• **TASK STATEMENT**:
Rewrite the lines from the first one up to and including the line with "Tại Utqiagvik, thành", putting "В наличии" wherever "Наличие" appears and changing nothing else. Leave out the pictures.

• **MATERIAL SUPPLIED**:
□ □ □
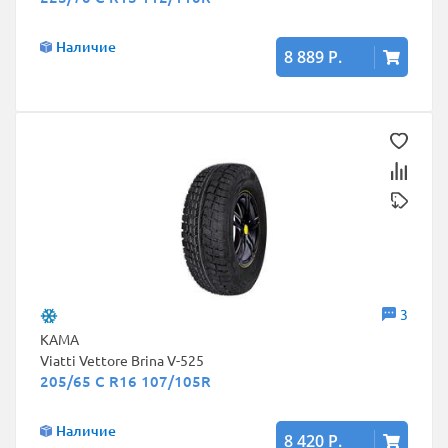
Наличие
8 889 Р.
3
КАМА
Viatti Vettore Brina V-525
205/65 C R16 107/105R
Наличие
8 420 Р.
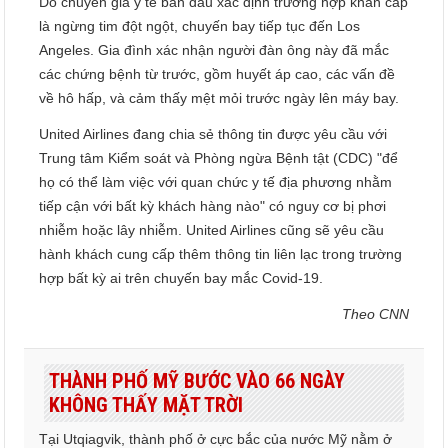
Do chuyên gia y tế ban đầu xác định trường hợp khẩn cấp
là ngừng tim đột ngột, chuyến bay tiếp tục đến Los
Angeles. Gia đình xác nhận người đàn ông này đã mắc
các chứng bệnh từ trước, gồm huyết áp cao, các vấn đề
về hô hấp, và cảm thấy mệt mỏi trước ngày lên máy bay.
United Airlines đang chia sẻ thông tin được yêu cầu với
Trung tâm Kiểm soát và Phòng ngừa Bệnh tật (CDC) "để
họ có thể làm việc với quan chức y tế địa phương nhằm
tiếp cận với bất kỳ khách hàng nào" có nguy cơ bị phơi
nhiễm hoặc lây nhiễm. United Airlines cũng sẽ yêu cầu
hành khách cung cấp thêm thông tin liên lạc trong trường
hợp bất kỳ ai trên chuyến bay mắc Covid-19.
Theo CNN
THÀNH PHỐ MỸ BƯỚC VÀO 66 NGÀY
KHÔNG THẤY MẶT TRỜI
Tại Utqiagvik, thành phố ở cực bắc của nước Mỹ nằm ở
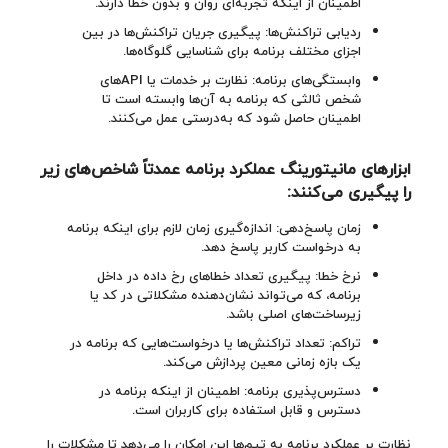
اطمینان از اینکه تجربه‌ای روان و بدون خطا دارند.
ردیابی تراکنش‌ها: پیگیری جریان تراکنش‌ها در بین
اجزای مختلف برنامه برای شناسایی گلوگاه‌ها.
وابستگی‌های برنامه: نظارت بر خدمات یا API‌های
شخص ثالثی که برنامه به آن‌ها وابسته است تا
اطمینان حاصل شود که به‌درستی عمل می‌کنند.
ابزارهای مانیتورینگ عملکرد برنامه عمدتاً شاخص‌های زیر
را پیگیری می‌کنند
:
زمان پاسخ‌دهی: اندازه‌گیری زمان لازم برای اینکه برنامه
به درخواست کاربر پاسخ دهد.
نرخ خطا: پیگیری تعداد خطاهای رخ داده در داخل
برنامه، که می‌تواند نشان‌دهنده مشکلاتی در کد یا
زیرساخت‌های اصلی باشد.
تراکم: تعداد تراکنش‌ها یا درخواست‌هایی که برنامه در
یک بازه زمانی معین پردازش می‌کند.
دسترس‌پذیری برنامه: اطمینان از اینکه برنامه در
دسترس و قابل استفاده برای کاربران است.
نظارت بر عملکرد برنامه به تیم‌ها این امکان را می‌دهد تا مشکلات را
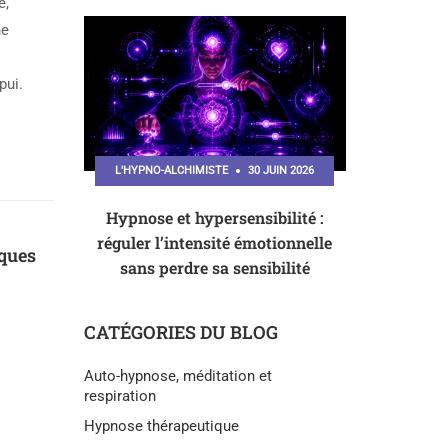
e,
ne
pui.
L'HYPNO-ALCHIMISTE
30 JUIN 2026
Hypnose et hypersensibilité :
réguler l’intensité émotionnelle
sques
sans perdre sa sensibilité
CATÉGORIES DU BLOG
Auto-hypnose, méditation et
respiration
Hypnose thérapeutique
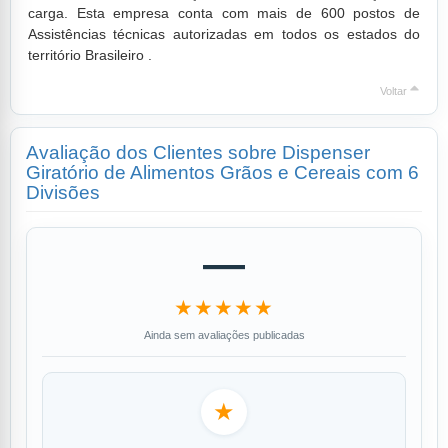
carga. Esta empresa conta com mais de 600 postos de
Assistências técnicas autorizadas em todos os estados do
território Brasileiro .
Voltar
Avaliação dos Clientes sobre Dispenser
Giratório de Alimentos Grãos e Cereais com 6
Divisões
—
★★★★★
Ainda sem avaliações publicadas
★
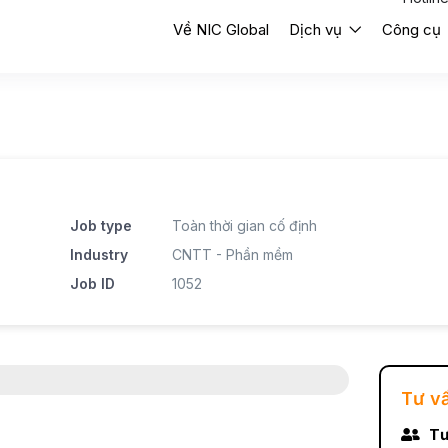
Về NIC Global
Dịch vụ
Công cụ
Job type
Toàn thời gian cố định
Industry
CNTT - Phần mềm
Job ID
1052
Tư v
Tư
□ □ □
• **SOLVED PROBLEM**:
В наличии
8 889 Р.
3
КАМА
Viatti Vettore Brina V-525
205/65 C R16 107/105R
В наличии
8 420 Р.
Do chuyên gia y tế ban đầu xác định trường hợp khẩn cấp
là ngừng tim đột ngột, chuyến bay tiếp tục đến Los
Angeles. Gia đình xác nhận người đàn ông này đã mắc
các chứng bệnh từ trước, gồm huyết áp cao, các vấn đề
về hô hấp, và cảm thấy mệt mỏi trước ngày lên máy bay.
United Airlines đang chia sẻ thông tin được yêu cầu với
Trung tâm Kiểm soát và Phòng ngừa Bệnh tật (CDC) "để
họ có thể làm việc với quan chức y tế địa phương nhằm
tiếp cận với bất kỳ khách hàng nào" có nguy cơ bị phơi
nhiễm hoặc lây nhiễm. United Airlines cũng sẽ yêu cầu
hành khách cung cấp thêm thông tin liên lạc trong trường
hợp bất kỳ ai trên chuyến bay mắc Covid-19.
Theo CNN
THÀNH PHỐ MỸ BƯỚC VÀO 66 NGÀY
KHÔNG THẤY MẶT TRỜI
Tại Utqiagvik, thành phố ở cực bắc của nước Mỹ nằm ở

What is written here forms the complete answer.